Five more strides and there could be no more words – every breath scalded, and the leathers they now wore as their only clothing had begun to blacken.
Now it's going to get bad.

But this is Telas. I can feel it – we've been through this before.
He looked for Sinn, but could not see her anywhere.
Walked out of the flames at Y'Ghatan. Walked into them here. It's her world in there, it always was. But we knew that, didn't we?

I swear I can hear her laughing.

The two men pushed forward.

 

Kalyth cried out when Gesler and Stormy vanished into the flames. She did not understand. She had looked on in disbelief as they had stepped over bodies reduced to black ash – she had seen their tunics catch fire.

‘Matron – what gift is this? What power do they possess?'

‘Destriant, this surpasses me. But it is now clear to me – as it is to all of us – that you chose most wisely. If we could, we would follow these two humans into the firestorm itself. If we could, we would follow them to the edge of the very Abyss. You ask what manner of men are these – Destriant, I was about to ask this very same question of you.'

She shook her head, shrugged helplessly. ‘I don't know. Malazans.'

 

The flames drove him back. And this was a source of fury and anguish. He tried again and again, but his beloved master was beyond his reach. Howling, he raced back and forth along the third berm, the foul stench of his own burnt hair acrid in his nostrils.
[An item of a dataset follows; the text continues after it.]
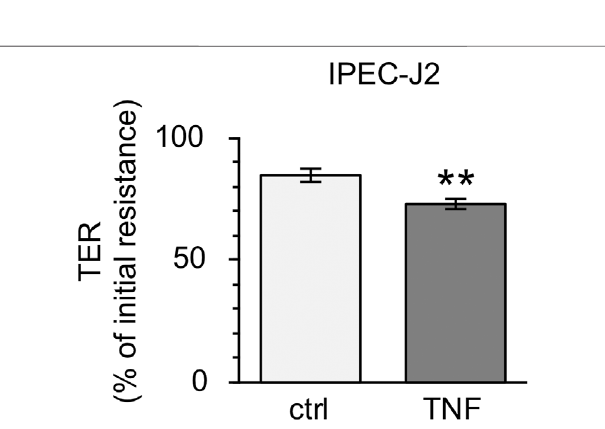
FIGURE 7 | Densitometry (A) and representative Western blot bands (B) of TNFR-1 and -2 after 10 h incubation of PP FAE and VE tissue in the Ussing chamber with or without TNF. The expression of TNFR-2 increased in PP FAE tissue specimens after incubation with the cytokine, whereas the expression of TNFR-1 was not signi fi cantlyaltered( n =4 – 7,*** p < 0.001).InVEsamples,neitherofthetworeceptorsshowedsigni fi cantchangesafterexposuretoTNF( n =6 – 7).Thecontrolswereset to 100% and are depicted by the dotted line.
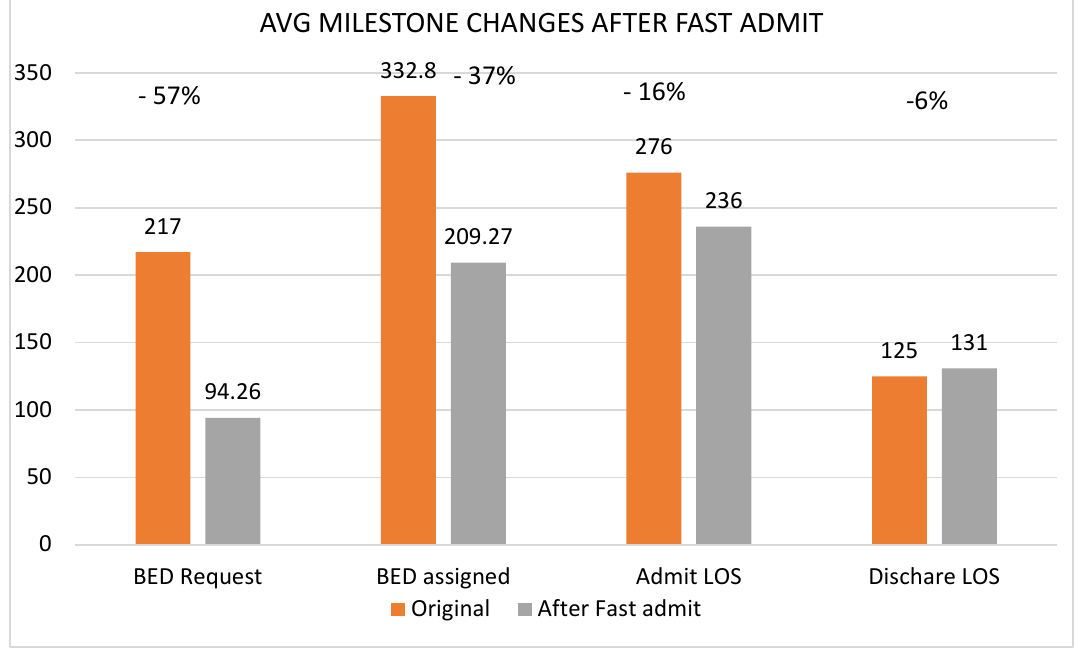
Figure 7 Average milestone changes after the rapid-admit adjustments (Image Copyright:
And then he saw the pup – the one of tangled hair and piercing voice, the pup that never grew up – running towards the cold, towards the frozen sea.

Had the pup found a way round this burning air?

The Wickan cattledog with the scarred face tore off in pursuit.

There would be a way round – he would find his master again. To fight at his side. There was, for Bent, no other reason to exist.

 

The base around the Spire had been reduced to scorched bedrock – not a scrap of armour remained, nothing but molten streaks of iron tracking the slopes of the blackened stone.

Yet Gesler and Stormy walked through the conflagration. Their leathers had melted on to their bodies, hard and brittle as eggshells, and as the two marines pushed closer to the stairs the clothing's remnants cracked, made crazed patterns like a snake's shedding skin.

Gesler could see the stairs – but she wasn't there. His gaze tracked upward.
Shit.
She was already a quarter of the way up. He punched at Stormy's shoulder and pointed.